PAGE>
There is no consultation with the Government of the Northwest Territories included in that provision. That would make sense. It would make sense that the people who are taking care of the environment and the land would have some influence over the policy decisions that are going forward to the boards that make decisions about development. What would be wrong with providing that consultation to the Government of the Northwest Territories? Again, with a simple amendment we could put that in place. If the Conservatives want to listen, that is fine.

There have been environmental audits done in the Northwest Territories. The main problem with our regulatory system, according to these independent environmental audits that were done in 2010, was that foot-dragging by Ottawa on appointments and on approvals of developments was the biggest impediment to resource development in the Northwest Territories. Now we would have a system whereby one government would control some things and the other government can have a say over everything when it comes to resource development. This is a difficult situation. This is going to lead to conflicts.

We need one government in charge of making decisions, and that should be the Government of the Northwest Territories in consultation with and working together with the first nations, who have a right to land and resources in the Northwest Territories and who we want to have as complete partners in the development of the Northwest Territories.

This is a goal that we all have. It is a goal that northerners have in the Northwest Territories. We are not interested in matching up to Alberta. We do not want Alberta in the Northwest Territories. That is not what we are here for. We want our own government, under our own rules, with our own relationships, with the groups that make up the north and have lived there for hundreds and thousands of years and have done very well with that.

There is strong opposition among the first nations to the changes to the MVRMA. The Gwich'in Tribal Council made a unanimous decision to reject the changes at a meeting held in Inuvik by community leadership representing all the Gwich'in communities.

These are the words of Gwich'in Tribal Council president Robert Alexie. He said: “My people have spoken, and what Canada is proposing is clearly unacceptable”.

The T'licho government is opposed. Grand Chief Eddie Erasmus has said:

There's no need to change the Wek'èezhli Land and Water Board. There's nothing wrong with it. Absolutely nothing wrong with it. It's working very well. Why fix something that is not broken?

With regard to appointments, why is the minister holding on tightly to all the appointments to all these boards? Why is he saying that a nomination from the Government of the Northwest Territories to any of these boards must meet his approval? Why do aboriginal governments that make nominations to these boards need the minister's approval? How is that devolution? How is that taking charge of our own affairs, when nominations can be rejected outright? When it comes to the chairs of the new superboard, the minister only has to consult on appointing a chair. The minister's man will be in Yellowknife as head of the superboard. He will be getting instructions, binding policy direction, from the minister about how things develop in the Northwest Territories. How does that represent true devolution?

DIRECTIVE>
Retype the passage on devolution in the Northwest Territories, starting at "With regard to" and ending at "represent true devolution?". The lines aren't needed for anything here.

RECORDS SHOWN>
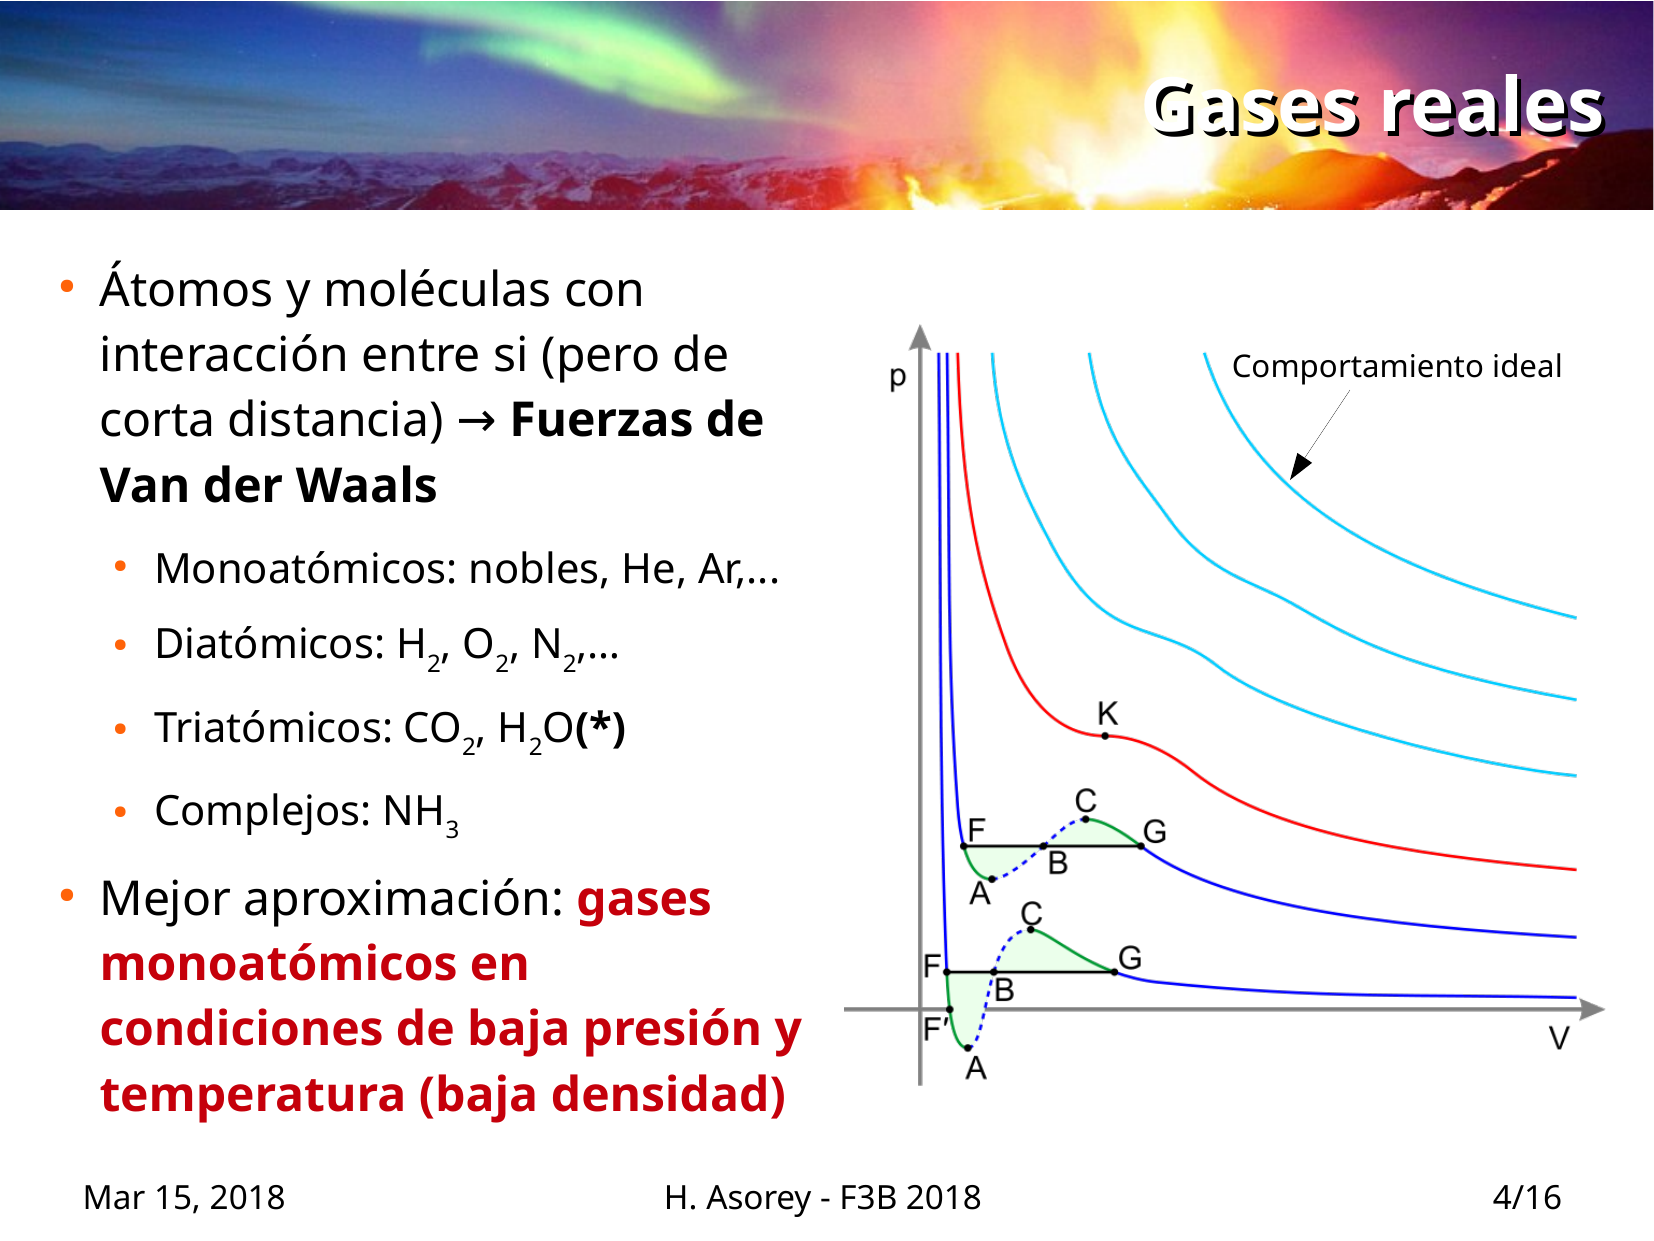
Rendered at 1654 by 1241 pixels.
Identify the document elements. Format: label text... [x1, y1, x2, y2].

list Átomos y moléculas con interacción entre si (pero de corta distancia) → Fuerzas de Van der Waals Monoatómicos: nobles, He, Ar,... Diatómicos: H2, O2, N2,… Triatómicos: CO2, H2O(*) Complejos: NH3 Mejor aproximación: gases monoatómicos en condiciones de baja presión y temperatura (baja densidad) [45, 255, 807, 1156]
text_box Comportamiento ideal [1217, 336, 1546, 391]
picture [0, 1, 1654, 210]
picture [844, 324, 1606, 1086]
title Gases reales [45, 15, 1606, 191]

==

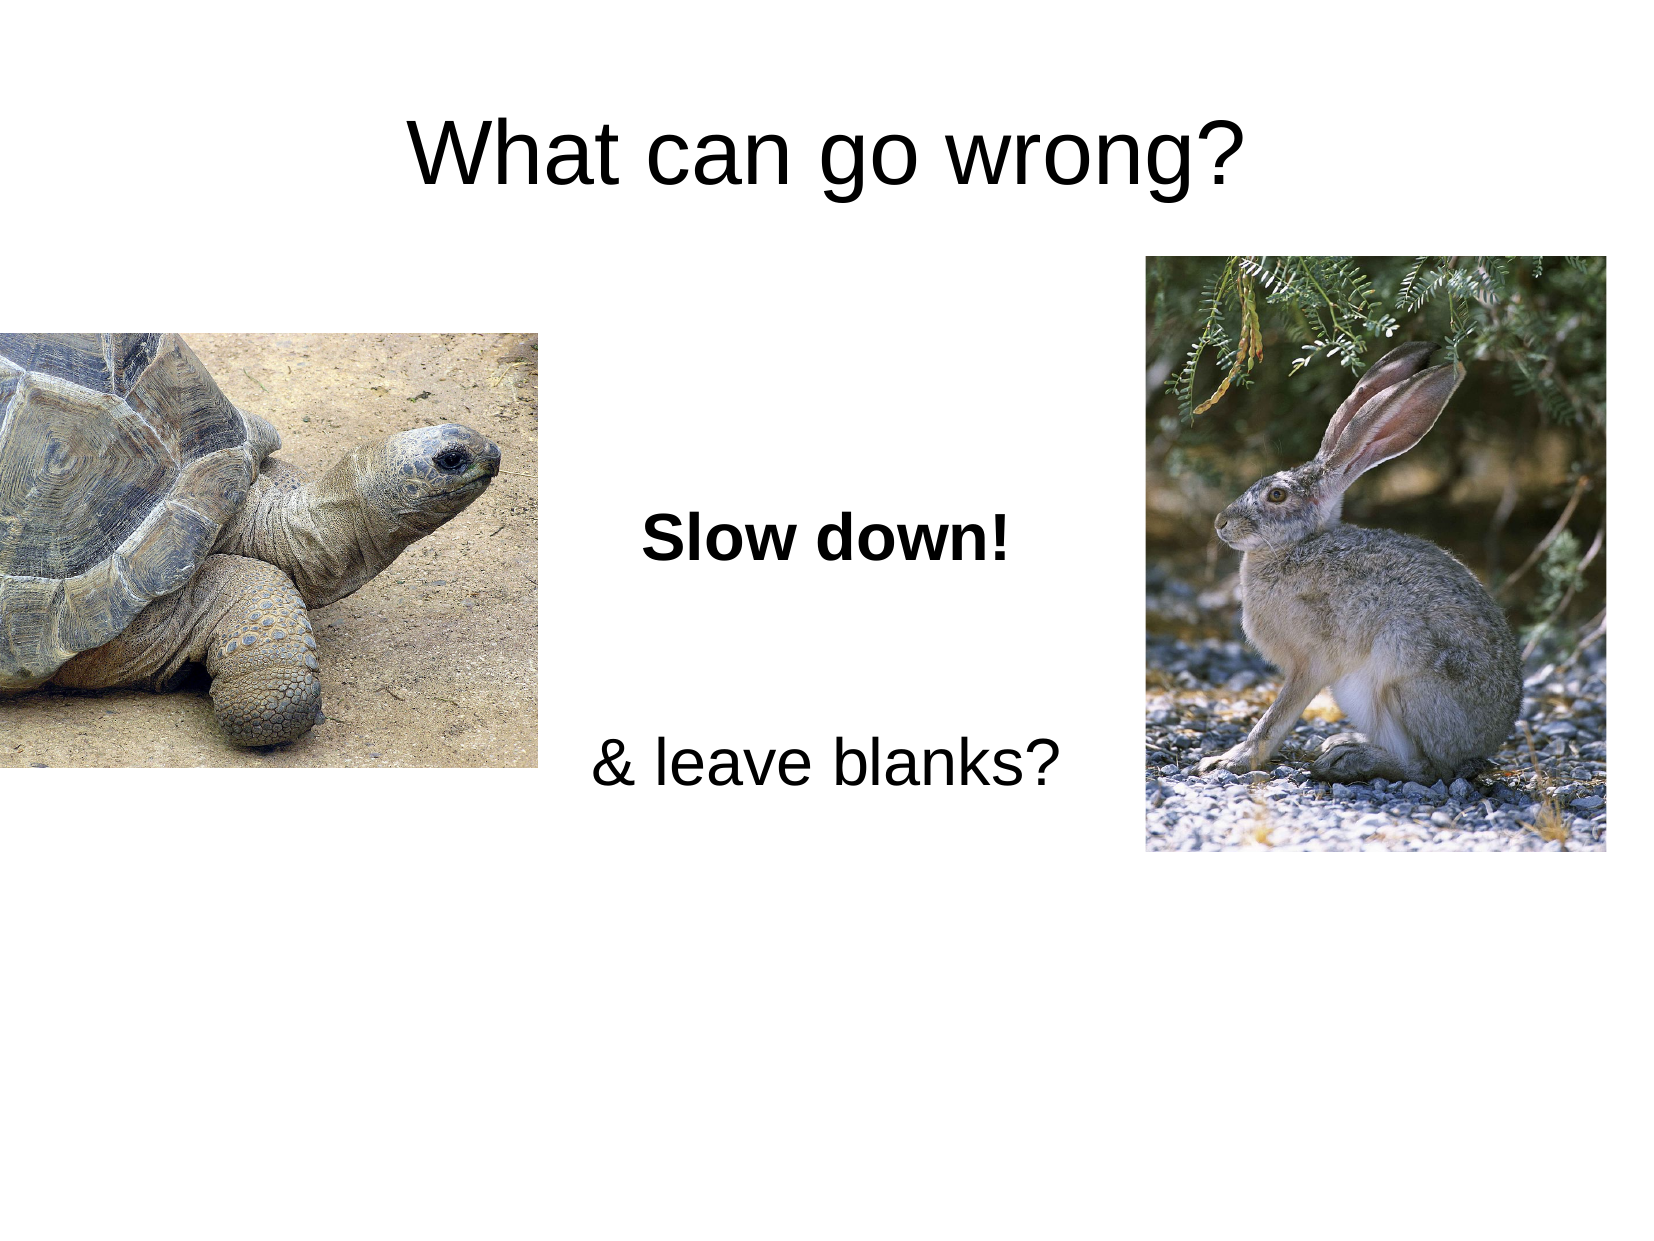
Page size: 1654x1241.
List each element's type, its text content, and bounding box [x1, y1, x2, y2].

REPLY TO THE TASK>
With regard to appointments, why is the minister holding on tightly to all the appointments to all these boards? Why is he saying that a nomination from the Government of the Northwest Territories to any of these boards must meet his approval? Why do aboriginal governments that make nominations to these boards need the minister's approval? How is that devolution? How is that taking charge of our own affairs, when nominations can be rejected outright? When it comes to the chairs of the new superboard, the minister only has to consult on appointing a chair. The minister's man will be in Yellowknife as head of the superboard. He will be getting instructions, binding policy direction, from the minister about how things develop in the Northwest Territories. How does that represent true devolution?